Irrigation Best Practice

Hi, I have my new Iro and i’m trying to put in place some best practice on how many times and for how long i need to water my zones.

Let me give you a brief description of my scenario here…

I have 4 zones. 2 of them are focused on flower beds and have a specific picture of a dripper (red one) and have some mixed trees, lemon, mango, papaya etc.

the 2 other zones are a mix of grass and date palm trees. each zone gets 3 date palm trees and an area of grass making a total of 6 date palm trees and a patch of grass. in general 100 sqm.

For the grass i have a specific sprinkler (pictrue below) and for the palm trees i have another. the sprinklers are fixed and i believe the amount of water is the same (no option to change) and for the palm trees i have an option to open more or less. not sure if the amount of water changes or just the pressure.

Everything in the soil is sand.

When i program the irrigation schedules on the Iro it suggests me LONG Times per zone and before i was using rates or 3-5 minutes and 3 times a day.

as a reference, i live in Dubai and i’m using the weather station of the airport (17km distance) and it doesn’t rain here ever… (5 days a year)

I want to check if this is a good way (different) to do irrigation or if i should program manually to the 3-5 minutes which i used to use before when i have an old system.

Man, I honestly have no clue. I water for long periods with less frequency but I have a moisture barrier in place (mulch). I’m thinking with low humidity, sand and heat, that might not be a good pratice.

What type of grass? The tiller canopy will most likely act as a moisture barrier so that would be best served with a long watering period but I would need to know the grass type to be certain.

@gustfuchs, thanks for the details about your zones. Since you have mixed zones (multiple vegetation types and/or nozzle types within the same zone), it is difficult for the Iro to calculate the soil moisture reservoir, which is used in conjunction with the nozzle type to calculate the watering duration.

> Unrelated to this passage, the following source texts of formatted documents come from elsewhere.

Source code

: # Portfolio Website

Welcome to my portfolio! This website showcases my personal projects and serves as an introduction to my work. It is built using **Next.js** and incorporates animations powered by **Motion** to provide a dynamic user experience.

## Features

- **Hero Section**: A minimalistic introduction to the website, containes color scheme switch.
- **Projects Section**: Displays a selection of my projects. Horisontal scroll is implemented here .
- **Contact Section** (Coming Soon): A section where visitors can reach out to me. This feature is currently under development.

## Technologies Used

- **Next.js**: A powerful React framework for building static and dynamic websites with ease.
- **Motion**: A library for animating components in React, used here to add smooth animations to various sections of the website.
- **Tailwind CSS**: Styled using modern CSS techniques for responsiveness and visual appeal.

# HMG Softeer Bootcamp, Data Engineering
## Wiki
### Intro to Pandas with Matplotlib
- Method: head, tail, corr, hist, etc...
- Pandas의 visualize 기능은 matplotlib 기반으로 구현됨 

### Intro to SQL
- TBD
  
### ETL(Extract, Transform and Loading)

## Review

I don’t believe the photo of the grass nozzle attached; do you know if it’s a fixed spray head or rotor head? The palm trees are using bubblers, which can be opened or closed to control the output volume.

Do you know the vegetation type you selected? Trees have the deepest default root zone depth; combined with bubbler nozzles the durations will be long since the soil moisture reservoir is large but the fill rate is slow – like filling a swimming pool with a garden hose.

The Iro will recommend longer, infrequent waterings to promote deeper root growth. Short, frequent waterings usually promote shallow roots. Out of curiosity, do you have water restrictions in your area that recommend shorter watering durations?

Hi, thanks for the explanation. the grass are using spray heads.
I have selected grass as a vegetation and have provided the soil type. sand.

no water restrictions per say here. its just very hot here and in the summer very humid (80%+).

What would be the recommendation? how many times per day and what duration ?

Thanks
Gustavo

Hi @gustfuchs, just to clarify, these are the settings for your two lawn zones, correct? (zones 2 & 4). It looks like your bed zones (zones 1 & 3) are setup with trees as the vegetation, which have a much deeper root zone depth (25 inches vs 9 inches). Do you think these depths correctly represent your yard? From the photos provided, it looks like you might be trying to grow seed on the turf zone(s) – if so, we’ll need to setup an establishment schedule, which is very different than a normal watering schedule.

Let me now on the seed questions above. The Iro will make watering durations based on the information provided to it. The better the data, the better the decisions it can make; i.e. how long and how often to water your lawn. Do you happen to know the type of grass seed you have?